Çığlıklarla irkildi. Etrafına bakındı kimseler
yoktu. Korkuya kapıldı. Çığlıklar büklüm, büklüm odada yankılanıyordu. Gözleri fal
taşı gibiydi. Sığınacak biri yer aradı yoktu; hiç kimse yoktu. Gözlerinin
önünde bir film şeridi gibi ince yollar raks ederek yanıp, yanıp sönüyordu.
Coşmak, kaynamak, kaynaşmak işlemeli bir dantel gibi işlemek, dinlemek gerekir.
Engel olan sıralanan, dalga dalga kıvranan; olgular, varlıklar, desise,
ayrılık; iyi ile kötüyü doğru ile yanlışı gösteren pusula neden yok olmuştu ki?
Haber gönderilse, haber salınsa bulunmaz'mı? Kime göndermeli?

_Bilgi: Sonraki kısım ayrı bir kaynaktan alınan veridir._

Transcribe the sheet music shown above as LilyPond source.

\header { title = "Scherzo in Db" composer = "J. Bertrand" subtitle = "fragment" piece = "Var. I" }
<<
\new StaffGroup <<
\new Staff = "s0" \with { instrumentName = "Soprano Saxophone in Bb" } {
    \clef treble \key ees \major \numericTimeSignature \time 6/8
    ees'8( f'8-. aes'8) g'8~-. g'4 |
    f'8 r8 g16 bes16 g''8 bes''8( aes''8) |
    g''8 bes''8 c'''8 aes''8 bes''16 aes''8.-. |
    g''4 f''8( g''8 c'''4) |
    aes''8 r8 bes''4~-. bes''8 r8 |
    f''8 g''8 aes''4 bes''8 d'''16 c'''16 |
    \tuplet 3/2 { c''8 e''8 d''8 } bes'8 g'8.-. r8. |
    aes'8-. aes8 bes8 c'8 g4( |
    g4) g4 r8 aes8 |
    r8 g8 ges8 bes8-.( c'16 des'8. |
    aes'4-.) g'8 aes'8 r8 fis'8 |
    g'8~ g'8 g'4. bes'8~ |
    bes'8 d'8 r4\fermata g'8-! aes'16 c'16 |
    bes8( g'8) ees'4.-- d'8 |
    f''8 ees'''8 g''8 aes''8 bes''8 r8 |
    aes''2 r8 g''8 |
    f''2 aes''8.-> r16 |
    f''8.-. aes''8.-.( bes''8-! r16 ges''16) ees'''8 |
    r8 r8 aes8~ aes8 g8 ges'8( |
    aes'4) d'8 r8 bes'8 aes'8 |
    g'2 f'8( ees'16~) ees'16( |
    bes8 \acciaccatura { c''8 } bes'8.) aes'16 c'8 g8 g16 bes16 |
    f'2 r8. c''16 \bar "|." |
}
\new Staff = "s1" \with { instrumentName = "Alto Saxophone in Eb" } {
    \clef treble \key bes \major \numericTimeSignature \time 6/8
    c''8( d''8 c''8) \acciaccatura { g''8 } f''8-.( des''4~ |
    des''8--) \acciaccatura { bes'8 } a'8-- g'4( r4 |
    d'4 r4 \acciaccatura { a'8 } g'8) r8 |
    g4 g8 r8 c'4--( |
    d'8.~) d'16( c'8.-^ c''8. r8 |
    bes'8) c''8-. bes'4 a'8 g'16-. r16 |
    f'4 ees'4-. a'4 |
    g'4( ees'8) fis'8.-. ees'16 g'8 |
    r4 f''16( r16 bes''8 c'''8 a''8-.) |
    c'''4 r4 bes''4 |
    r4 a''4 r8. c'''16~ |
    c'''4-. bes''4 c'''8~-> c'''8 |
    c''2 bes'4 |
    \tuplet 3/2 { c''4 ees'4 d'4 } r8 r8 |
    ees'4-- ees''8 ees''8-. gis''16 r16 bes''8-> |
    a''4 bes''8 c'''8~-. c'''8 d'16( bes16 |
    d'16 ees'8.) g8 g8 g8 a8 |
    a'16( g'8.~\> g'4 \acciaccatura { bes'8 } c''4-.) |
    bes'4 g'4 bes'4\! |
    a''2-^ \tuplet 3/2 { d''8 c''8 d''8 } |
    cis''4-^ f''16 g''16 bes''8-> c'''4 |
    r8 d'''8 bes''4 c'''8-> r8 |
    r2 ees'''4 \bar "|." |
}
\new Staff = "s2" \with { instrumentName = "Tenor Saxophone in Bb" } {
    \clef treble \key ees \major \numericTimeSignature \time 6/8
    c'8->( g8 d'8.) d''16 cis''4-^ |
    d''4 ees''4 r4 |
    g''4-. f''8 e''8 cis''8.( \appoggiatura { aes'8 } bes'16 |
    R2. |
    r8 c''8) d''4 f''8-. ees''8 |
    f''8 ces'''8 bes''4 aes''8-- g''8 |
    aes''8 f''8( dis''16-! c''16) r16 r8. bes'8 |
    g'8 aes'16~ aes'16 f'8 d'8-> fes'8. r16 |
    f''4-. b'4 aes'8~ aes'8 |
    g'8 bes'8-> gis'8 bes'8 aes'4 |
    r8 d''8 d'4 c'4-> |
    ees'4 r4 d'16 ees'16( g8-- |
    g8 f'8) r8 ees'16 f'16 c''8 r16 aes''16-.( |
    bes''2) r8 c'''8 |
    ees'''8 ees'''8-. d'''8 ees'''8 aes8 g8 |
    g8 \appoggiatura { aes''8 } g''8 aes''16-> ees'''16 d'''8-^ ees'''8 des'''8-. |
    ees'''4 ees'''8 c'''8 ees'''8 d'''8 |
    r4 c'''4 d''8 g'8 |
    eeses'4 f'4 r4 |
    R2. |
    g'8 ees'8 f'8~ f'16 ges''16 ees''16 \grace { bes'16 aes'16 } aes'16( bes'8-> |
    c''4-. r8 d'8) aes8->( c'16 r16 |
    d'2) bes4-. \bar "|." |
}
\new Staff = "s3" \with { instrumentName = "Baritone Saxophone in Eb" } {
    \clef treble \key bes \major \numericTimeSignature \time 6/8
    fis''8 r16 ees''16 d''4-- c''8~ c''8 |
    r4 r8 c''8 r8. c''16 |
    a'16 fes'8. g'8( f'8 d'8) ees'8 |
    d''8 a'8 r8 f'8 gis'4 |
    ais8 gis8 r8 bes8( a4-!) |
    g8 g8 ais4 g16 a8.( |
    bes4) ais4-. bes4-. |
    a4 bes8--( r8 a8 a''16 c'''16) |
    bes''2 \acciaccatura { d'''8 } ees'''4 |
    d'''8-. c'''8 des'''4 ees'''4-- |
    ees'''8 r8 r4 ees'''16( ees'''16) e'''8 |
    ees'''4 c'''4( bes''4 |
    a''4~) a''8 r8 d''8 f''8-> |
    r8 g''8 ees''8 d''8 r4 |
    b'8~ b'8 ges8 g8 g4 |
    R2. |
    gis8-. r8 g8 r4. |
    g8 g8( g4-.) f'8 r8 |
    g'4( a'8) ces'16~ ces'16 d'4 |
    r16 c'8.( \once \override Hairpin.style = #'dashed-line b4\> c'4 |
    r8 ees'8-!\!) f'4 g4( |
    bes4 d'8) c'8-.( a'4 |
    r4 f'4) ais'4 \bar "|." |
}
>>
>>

Nasıl? Sorular. Sorular beynine saplanmış ok gibi acıtıyordu. Kınalı gelin gibi
süslenmek de neyin nesi idi? Yolun sonunda ne çıkarı olacaktı? Sevgili var mı idi;
sarıp sarmalayacak sevgi ile? Mücevherler, evler, arabalar, yiyecek sıkıntıya uğramadan,
haksızlıkların olmadığı, acılı yüreklerin huzur bulacağı ortam var mı idi? En
önemlisi özgürlük var mı idi herkes için katıksız saf, berrak kucaklayan. Karar
vermek; daha iyi bilirim, bilmek. Neye göre? Bu çok önemli değil midir?

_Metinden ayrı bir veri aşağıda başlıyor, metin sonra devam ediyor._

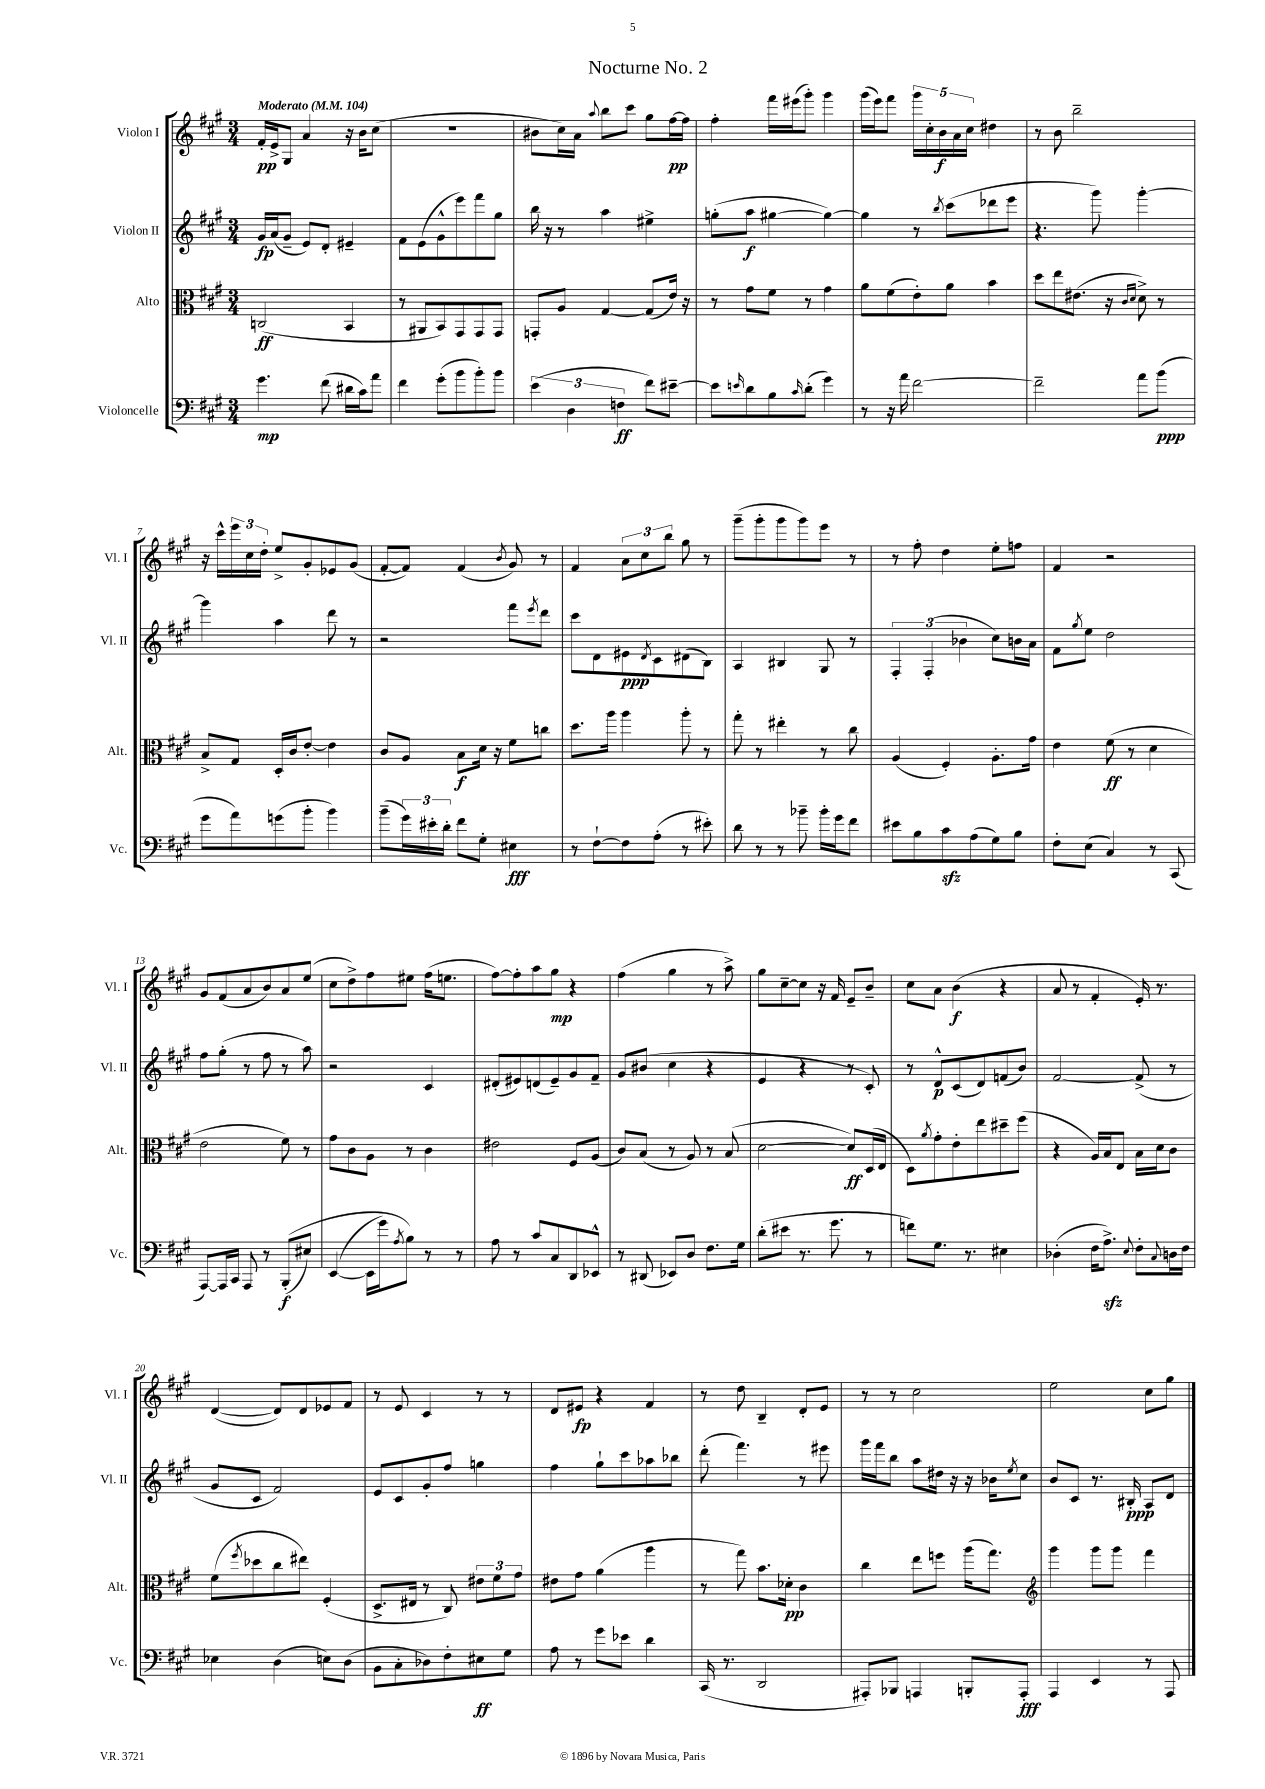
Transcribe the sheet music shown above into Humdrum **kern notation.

Doğruldu, bunları bilmek için yola çıkmak gerekir, tek başına, karşılıksız, her
sözün gücüne inanılan, armağanla dolu bohçaya ulaşmak için korkusuzca, cesaretle
yola çıkmak gerekir dedi
Bu inançla kapıya yöneldi, kapı yerinde yoktu.

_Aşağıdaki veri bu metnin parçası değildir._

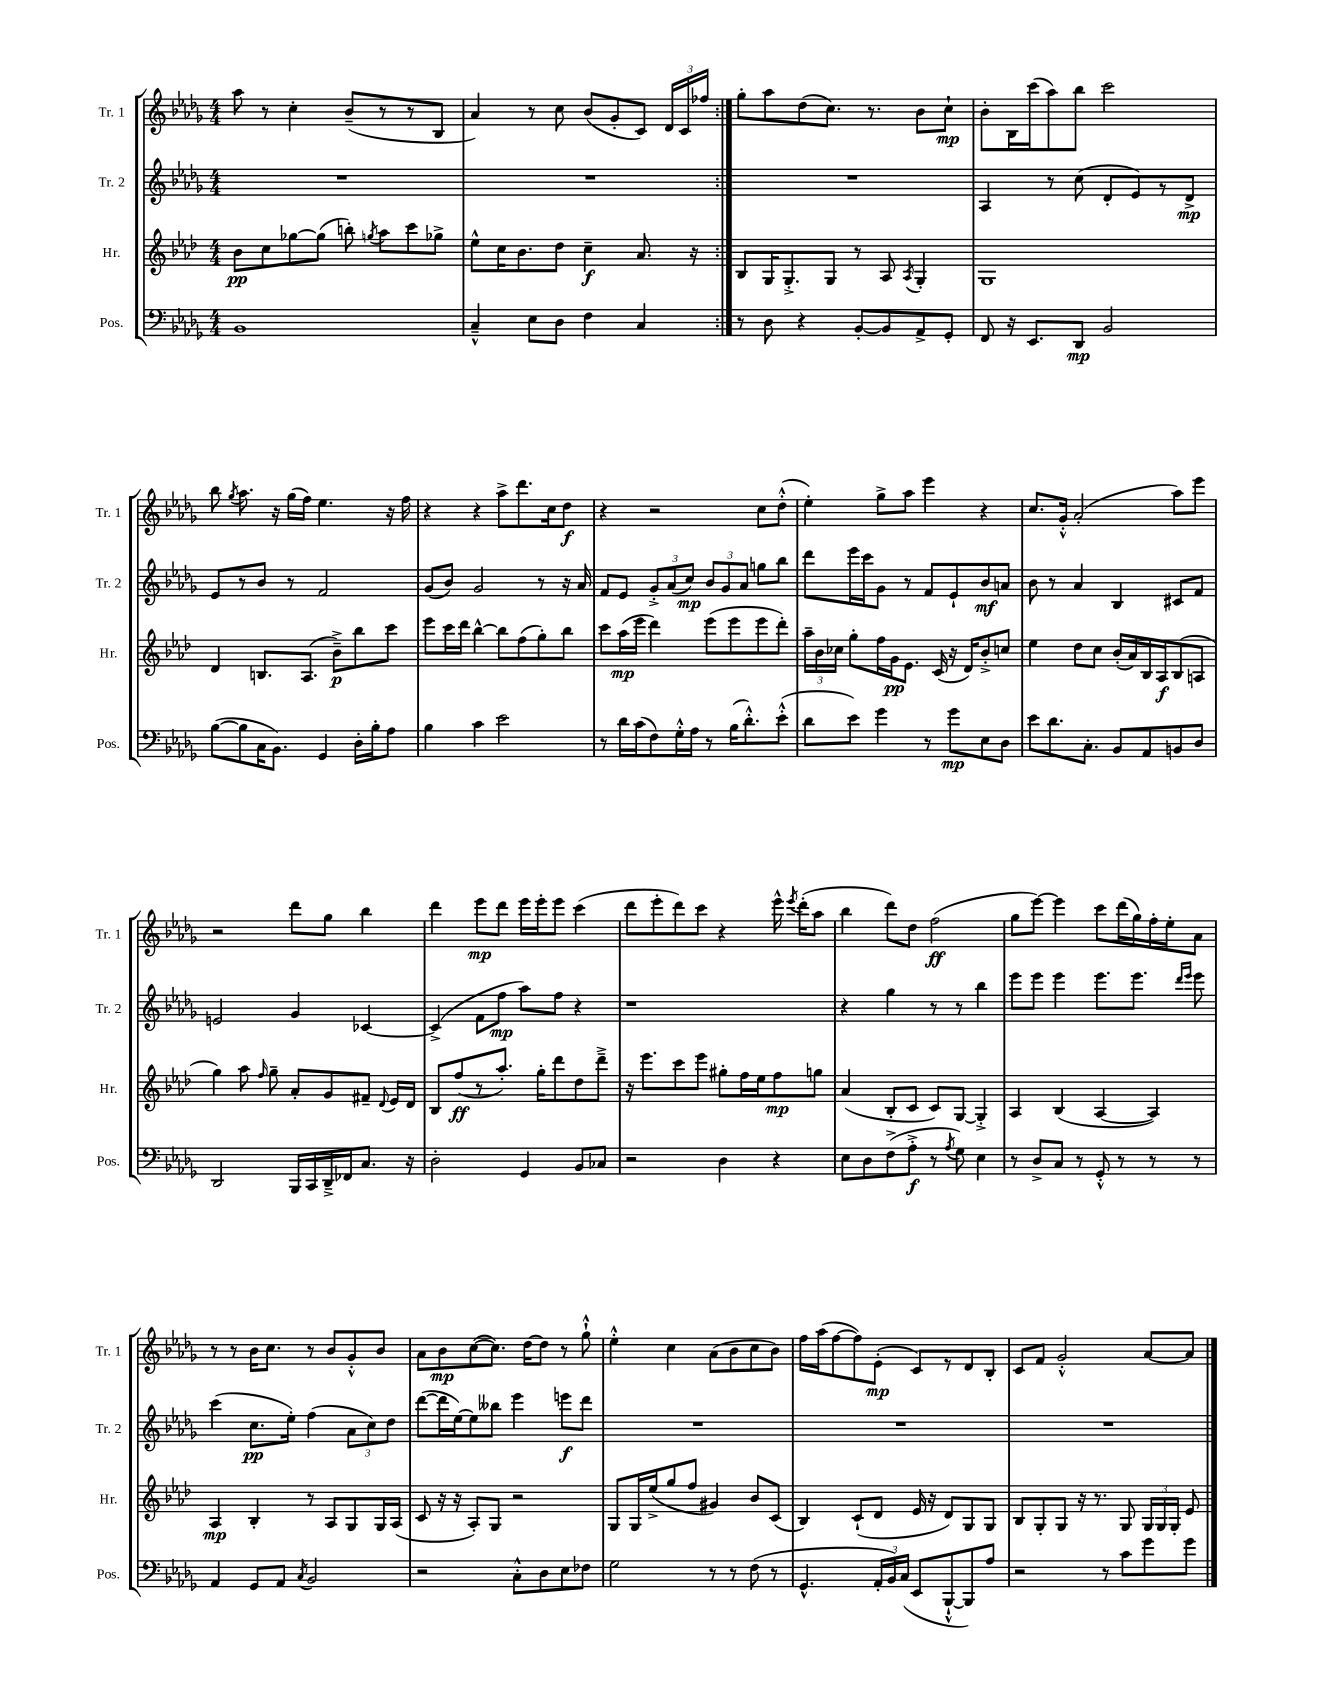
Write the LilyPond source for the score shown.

<<
\new StaffGroup <<
\new Staff = "s0" \with { instrumentName = "Tr. 1" shortInstrumentName = "Tr. 1" } {
    \clef treble \key des \major \numericTimeSignature \time 4/4
    \autoBeamOff \repeat volta 2 { aes''8 r8 c''4-. bes'8[--( r8 r8 bes8] |
    aes'4) r8 c''8 bes'8[( ges'8-. c'8]) \tuplet 3/2 { des'16[ c'16 fes''16] } | }
    ges''8[-. aes''8 des''8( c''8.]) r8. bes'8[ c''8]-!\mp |
    bes'8[-. bes16 c'''16( aes''8) bes''8] c'''2 |
    bes''8 \acciaccatura { ges''8 } aes''8. r16 ges''16[( f''16]) ees''4. r16 f''16 |
    r4 r4 aes''8[-> des'''8. c''16 des''8]\f |
    r4 r2 c''8[ des''8]-.-^( |
    ees''4-.) ges''8[-> aes''8] ees'''4 r4 |
    c''8.[ ges'16]-.-^ aes'2-.( aes''8[) ees'''8] |
    r2 des'''8[ ges''8] bes''4 |
    des'''4 ees'''8[\mp des'''8] ees'''16[ ees'''16-. ees'''8] c'''4( |
    des'''8[ ees'''8-. des'''8) c'''8] r4 ees'''16-^ \acciaccatura { ees'''8 } des'''16[-.( aes''8] |
    bes''4 des'''8[) des''8] f''2\ff( |
    ges''8[ ees'''8]~) ees'''4 c'''8[ des'''16( ges''16) f''16-. ees''16-. aes'8] |
    r8 r8 bes'16[ c''8.] r8 bes'8[ ges'8-.-^ bes'8] |
    aes'8[ bes'8\mp c''8~( c''8.]) des''16[~ des''8] r8 ges''8-!-^ |
    ees''4-.-^ c''4 aes'8[( bes'8 c''8 bes'8]) |
    f''16[ aes''16( f''8~ f''8) ees'8]-.\mp( c'8[) r8 des'8 bes8]-. |
    c'8[ f'8] ges'2-.-^ aes'8[~ aes'8] \bar "|." |
}
\new Staff = "s1" \with { instrumentName = "Tr. 2" shortInstrumentName = "Tr. 2" } {
    \clef treble \key des \major \numericTimeSignature \time 4/4
    \autoBeamOff \repeat volta 2 { R1 |
    R1 | }
    R1 |
    aes4 r8 c''8( des'8[-. ees'8) r8 des'8]->\mp |
    ees'8[ r8 bes'8] r8 f'2 |
    ges'8[( bes'8]) ges'2 r8 r16 aes'16 |
    f'8[ ees'8] \tuplet 3/2 { ges'8[-.-> aes'8( c''8]\mp) } \tuplet 3/2 { bes'8[ ges'8 aes'8] } g''8[ bes''8] |
    des'''8[ ees'''16 c'''16 ges'8] r8 f'8[ ees'8-! bes'8\mf a'8] |
    bes'8 r8 aes'4 bes4 cis'8[ f'8] |
    e'2 ges'4 ces'4~ |
    ces'4->( f'8[ f''8]\mp aes''8[) f''8] r4 |
    r1 |
    r4 ges''4 r8 r8 bes''4 |
    ees'''8[ ees'''8] ees'''4 ees'''8.[ ees'''8.] \grace { des'''16[ ees'''16] } ees'''8 |
    c'''4( c''8.[\pp ees''16]-.) f''4( \tuplet 3/2 { aes'8[ c''8) des''8] } |
    des'''8[~( des'''16 ees''16~) ees''8 beses''8] ees'''4 e'''8[\f des'''8] |
    R1 |
    R1 |
    R1 \bar "|." |
}
\new Staff = "s2" \with { instrumentName = "Hr." shortInstrumentName = "Hr." } {
    \clef treble \key aes \major \numericTimeSignature \time 4/4
    \autoBeamOff \repeat volta 2 { bes'8[\pp c''8 ges''8~ ges''8]( b''8-.) \acciaccatura { g''8 } aes''8[ c'''8 ges''8]-> |
    ees''8[-^ c''16 bes'8. des''8] c''4--\f aes'8. r16 | }
    bes8[ g16 g8.-.-> g8] r8 aes8 \acciaccatura { aes8 } g4-. |
    g1 |
    des'4 b8.[ aes8.]( bes'8[--->\p) bes''8 c'''8] |
    ees'''8[ c'''16 des'''16] bes''4~-^ bes''8[ f''8( g''8-.) bes''8] |
    c'''8[ aes''16\mp( ees'''16] des'''4) ees'''8[( ees'''8 ees'''8 des'''8]-.) |
    \tuplet 3/2 { aes''16[-- bes'16 ces''16] } g''8[-. f''16 g'16\pp ees'8.] c'16( r16 des'16[) bes'8-.-> c''8] |
    ees''4 des''8[ c''8] bes'16[-.( aes'16) bes16 aes16\f bes8( a8] |
    g''4) aes''8 \grace { f''16 } g''8-- aes'8[-. g'8 fis'8]-- \appoggiatura { des'8 } ees'16[ des'16] |
    bes8[ f''8\ff( r8 aes''8.]-.) g''16[-. des'''8 des''8 des'''8]---> |
    r16 ees'''8.[ c'''8 ees'''8] gis''8[-. f''16 ees''16 f''8\mp g''8] |
    aes'4( bes8[-. c'8] c'8[) g8]~ g4-.-> |
    aes4 bes4( aes4~ aes4) |
    aes4\mp bes4-. r8 aes8[ g8 g16 aes16]( |
    c'8 r16 r16 aes8[-.) g8] r2 |
    g8[ g16 ees''16->( g''8 f''8] gis'4) bes'8[ c'8]( |
    bes4) c'8[-!( des'8] ees'16 r16 des'8[) g8 g8] |
    bes8[ g8-. g8] r16 r8. g8 \tuplet 3/2 { g16[ g16 g16]-. } ees'8 \bar "|." |
}
\new Staff = "s3" \with { instrumentName = "Pos." shortInstrumentName = "Pos." } {
    \clef bass \key des \major \numericTimeSignature \time 4/4
    \autoBeamOff \repeat volta 2 { bes,1 |
    c4---^ ees8[ des8] f4 c4 | }
    r8 des8 r4 bes,8[~-. bes,8 aes,8-> ges,8]-. |
    f,8 r16 ees,8.[ des,8]\mp bes,2 |
    bes8[~( bes8 c16 bes,8.]) ges,4 des16[-. bes16-. aes8] |
    bes4 c'4 ees'2 |
    r8 des'16[ c'16( f8) ges16-.-^ aes16] r8 bes16[( des'8.-.-^) ees'8]-.-^( |
    des'8[ ees'8]) ges'4 r8 ges'8[\mp ees8 des8] |
    ees'8[ des'8. c8.]-. bes,8[ aes,8 b,8 des8] |
    des,2 bes,,16[ c,16 des,16---> fes,16 c8.] r16 |
    des2-. ges,4 bes,8[ ces8] |
    r2 des4 r4 |
    ees8[ des8 f8->( aes8]-.->\f r8 \acciaccatura { aes8 } ges8) ees4 |
    r8 des8[-> c8] r8 ges,8-.-^ r8 r8 r8 |
    aes,4 ges,8[ aes,8] \acciaccatura { c8 } bes,2 |
    r2 c8[-.-^ des8 ees8 fes8] |
    ges2 r8 r8 f8( r8 |
    ges,4.-^ \tuplet 3/2 { aes,16[-. bes,16) c16]( } ees,8[ bes,,8~-!-^ bes,,8) aes8] |
    r2 r8 c'8[ ges'8 ges'8] \bar "|." |
}
>>
>>
\layout { \context { \Score \remove "Bar_number_engraver" } }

Etrafı duvarlarla örülmüş, duvarlarda tersine dönmüş baş aşağı olmuş etrafında dönüyordu.
Biraz önce zorlanmadan çıktığı kapı bir anda nasılda duvar olmuştu? Etrafına bakındı,
boş anlamsız gözlerle, içindeki sıkıntı büyümüş bedeni patlamak üzere olan
saatli bir bomba gibi patlamak ve yok olmak üzere idi. Nasıl çıkacaktı bu
anlamsız hayatta, kısır döngüde sorusuna cevap veremedi. Aman boş ver uzanayım
şu kanepeye nasıl olsa yola çıkan olur bende duyarım en son çıkarım derken;
battaniyeyi üzerine örterek uykuya daldı; cümle âlem gibi daldı derin uykuya.
Başka günlere baharlara kaldı koşmak, derin anlamların manaların güzelliklerin
yaşanacağı gelecek...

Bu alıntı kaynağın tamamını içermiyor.